Rozgrywkę rozpoczynamy posiadając kilka miast i jednego wojownika. Podczas każdej tury mają miejsce różne zdarzenia, na które należy zareagować, jak chociażby susza, atak bandytów, czy konkwistadorów. Każdy wojownik może raz w ciągu tury, wziąć udział w danej misji. Wtedy gra ze strategii zmienia się w beat’em upa. Poruszamy się po niewielkiej planszy i musimy wybić wszystkich przeciwników. Za każdą wygraną jest nagroda, a za spełnienie dodatkowego warunku – kolejna. Brak podjęcia danego tematu może jednak skutkować negatywnymi wydarzeniami. Gra kończy się, gdy wszyscy nasi wojownicy zginą.
W czasie rozgrywki na mapie możemy wydać surowce wytwarzane przez wszystkie nasze miasta. Korzystając z tzw. „agentów” za zgromadzone surowce zdobywamy karty symbolizujące akcje, które są do użycia w każdej chwili np. powołanie nowego wojownika, zwiększenie przychodu z danego miasta bądź przyłączenie neutralnego miasta do naszego imperium.

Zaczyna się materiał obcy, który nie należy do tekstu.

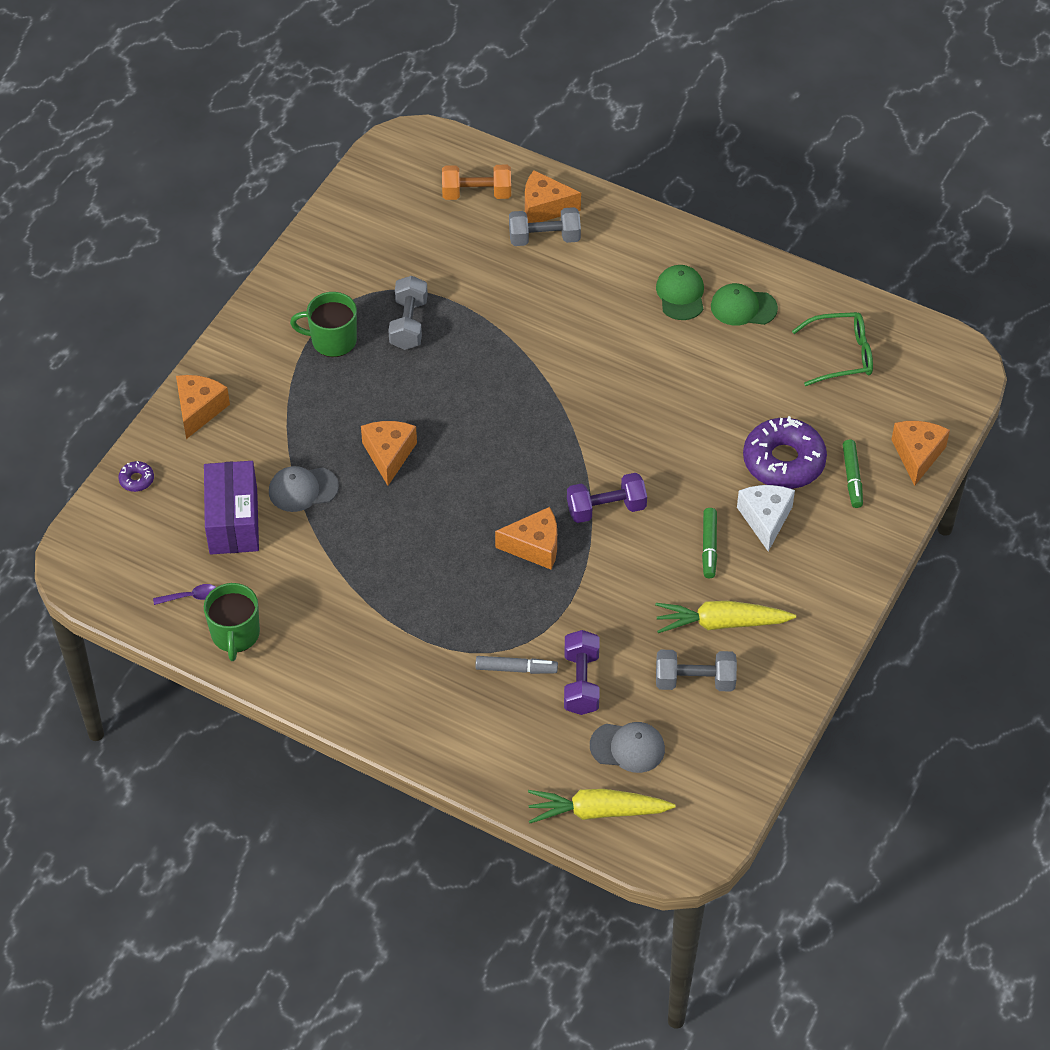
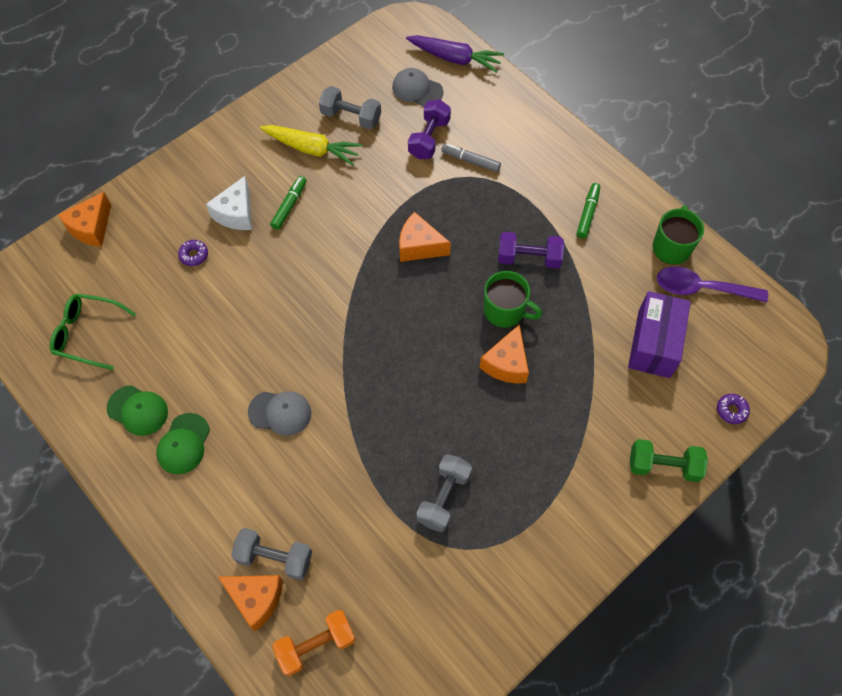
camera: 160 degrees left, 10 degrees up
purple spoon [153,584,216,605] -> purple spoon [657,266,768,303], size x2.09
orange cheese [176,375,230,439] -> green dumbbell [630,439,708,482]
grey cap [269,466,339,512] -> grey cap moved to [248,391,311,436]
green mug [290,292,357,357] -> green mug moved to [484,271,542,328]
orange dumbbell [442,165,511,200] -> orange dumbbell turned 45 degrees counterclockwise [272,610,356,676]
yellow carrot [528,789,675,823] -> purple carrot [406,35,504,73]
purple dumbbell [567,473,647,523] -> purple dumbbell moved to [498,232,564,269]
purple donut [743,416,827,489] -> purple donut [178,240,208,266], size x0.42
green marker [843,439,863,508] -> green marker moved to [577,183,600,239]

Jeśli chodzi o moją ocenę tej warstwy strategicznej, to Aztez wypada tu bardzo dobrze. Prosta, ale łatwa do zrozumienia, mechanika kupowania kart i ich działanie mające wpływ na przetrwanie w trudniejszej, późniejszej fazie gry. Oczywiście jest pewien element losowości w zdobywaniu przedmiotów, a w dodatku, każde kolejne użycie agenta jest droższe – co tylko podkręca jeszcze poziom trudności. Nie trzeba dodawać, że zdarzenia losowe również stają się coraz bardziej niekorzystne. Jednak o to w tej grze chodzi, dzięki temu Aztez posiada duże replayability, gracz po pierwszej przegranej szybko się uczy, ale Aztez wciąga na tyle, że jest w nas potrzeba, by siadać ponownie i ponownie do gry.
Teraz trzeba co nieco napisać na temat walki. Walka w Aztez również jest dosyć wymagająca, ale zrobiona w dobry sposób. Różne typy broni (odblokowujące się w trakcie rozgrywki), różni przeciwnicy mające swoje mocne i słabe strony, duża gama ataków – z góry, kontry, uniki. Jeśli marzy się o tym żeby przetrwać jak najdłużej, należy koniecznie przejść tutorial, który pokazuje każdy aspekt walki – zwłaszcza mowa tu o trudnych atakach. Nauka ich ma sens, bo pozwolą na pokonanie największych przeciwników. Warto zwrócić uwagę na oprawę graficzną. Aztez w ruchu wygląda ślicznie ze względu na biało-czarne tła i wszędzie lejącą się krew – klimat jest. Krótko mówiąc, artystycznie dzieło grafików Team Colorblind się obroniło.
Aztez ma chyba tylko jedną, w miarę dużą rysę – cena. Autorzy życzą sobie 20 euro, co według mnie, jest kwotą troszeczkę zbyt wygórowaną. Mimo wszystko jest to porządny produkt, który wciąga i zapewnia kilka dobrze spędzonych godzin. Jeśli się wahacie, poczekajcie na promocję. Tak, czy siak – nie zawiedziecie się.